(THE INPUT)

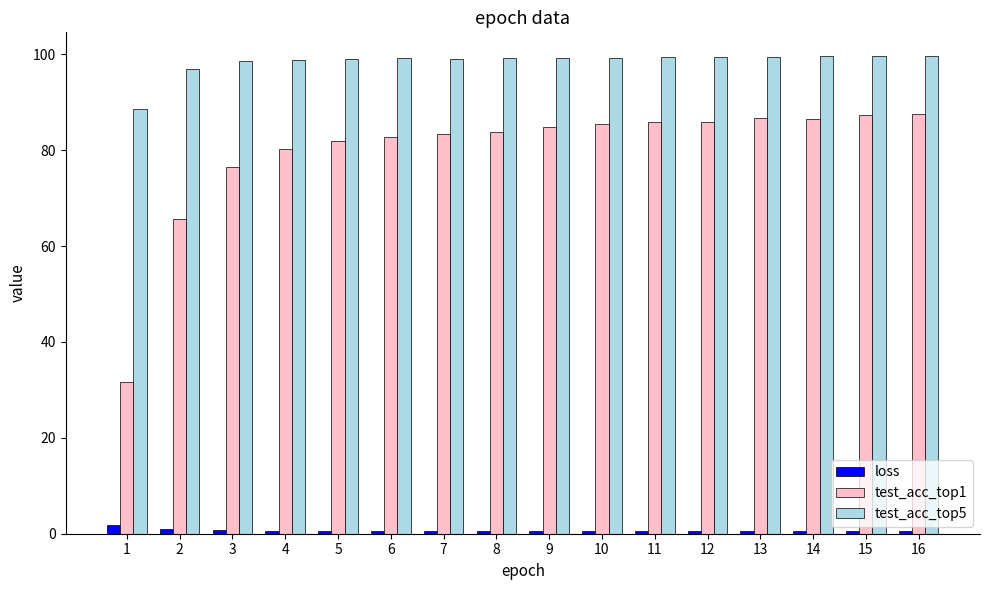

Which series has the largest range (max minus min)?

test_acc_top1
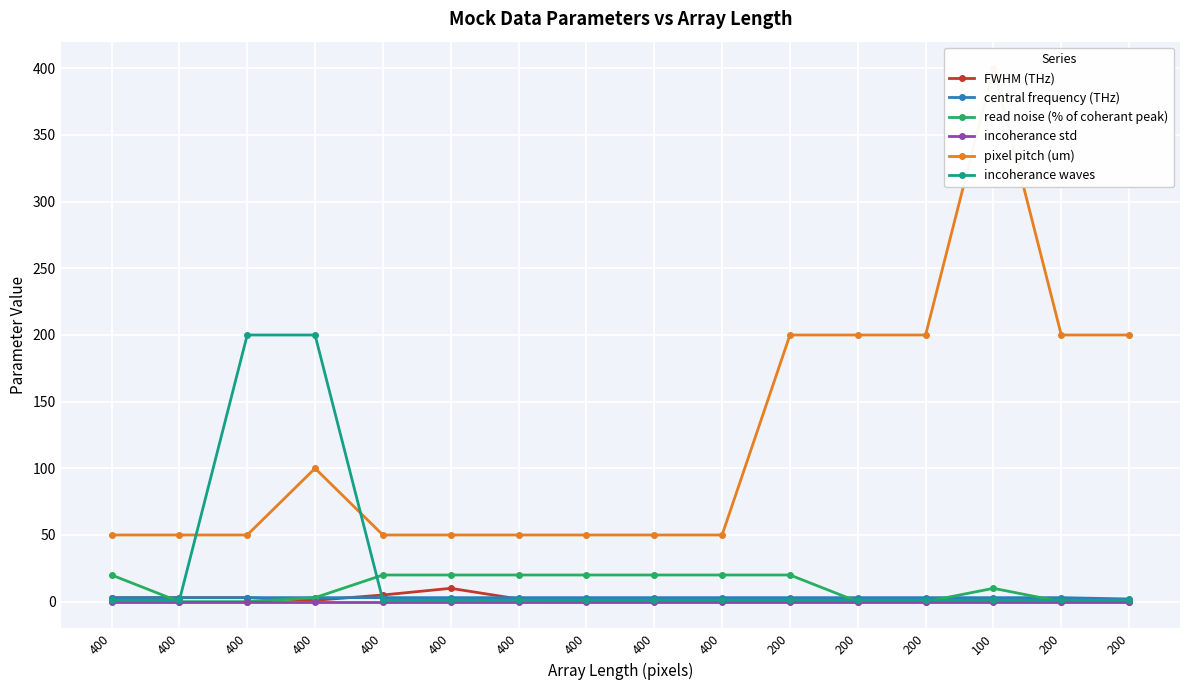

How many lines are shown in the chart?

6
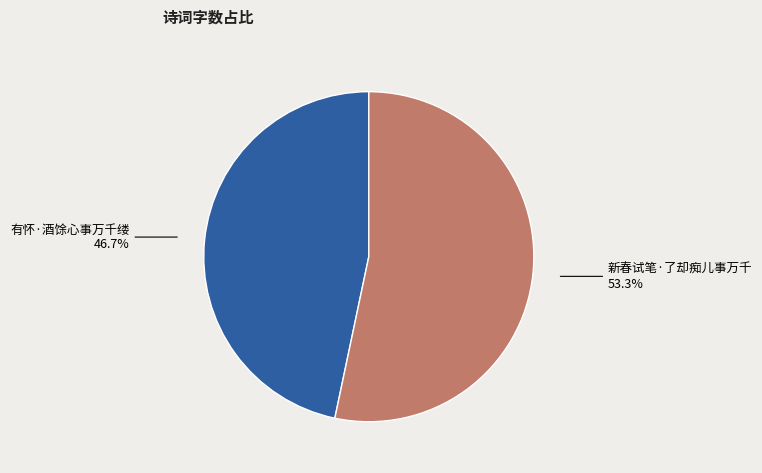

Is there any slice that represents more than half of the pie?

Yes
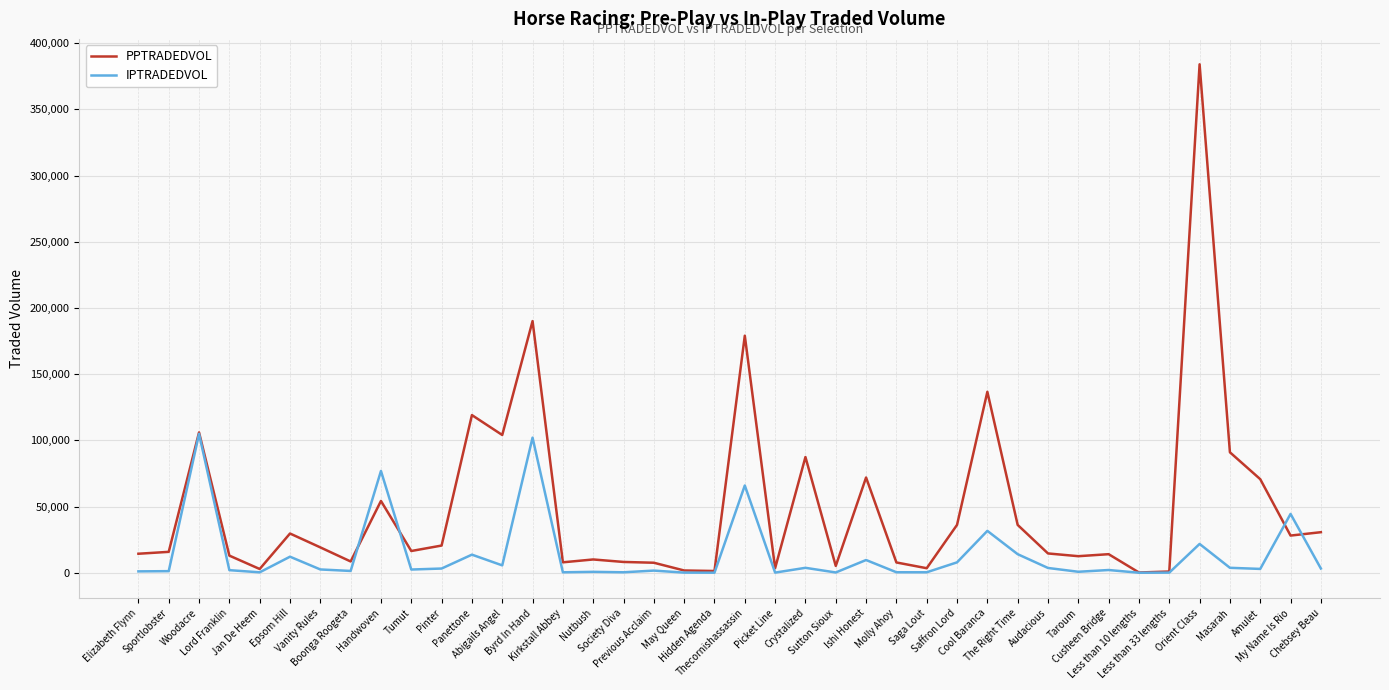

Which series has the largest range (max minus min)?

PPTRADEDVOL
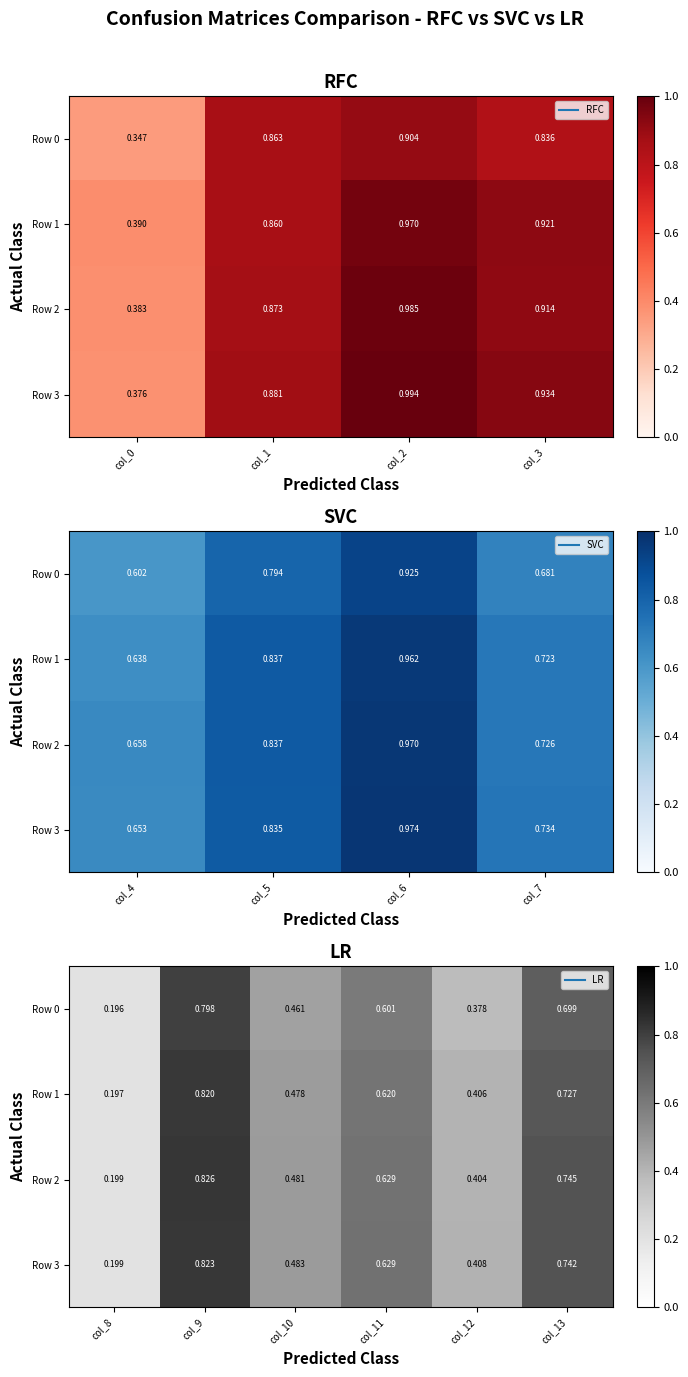

What is the sum of all Row 0 values?

3.1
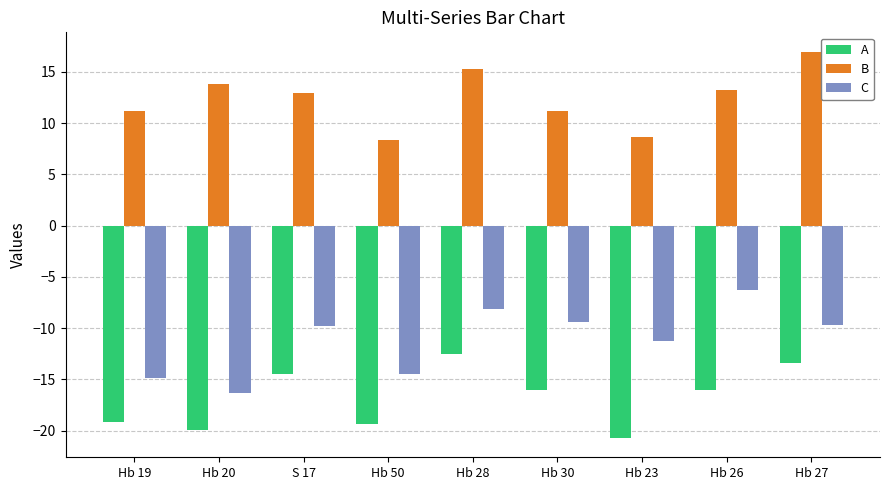

How many bars are there in total?

27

(End THE INPUT)

• [WHAT THE TASK REQUIRES]
Please copy the records from the line holding "test_acc_top1" through the end of the records, inclusive, and leave the pictures out of your answer.

• [YOUR RESPONSE]
test_acc_top1

How many lines are shown in the chart?

6

Is there any slice that represents more than half of the pie?

Yes

Which series has the largest range (max minus min)?

PPTRADEDVOL

What is the sum of all Row 0 values?

3.1

How many bars are there in total?

27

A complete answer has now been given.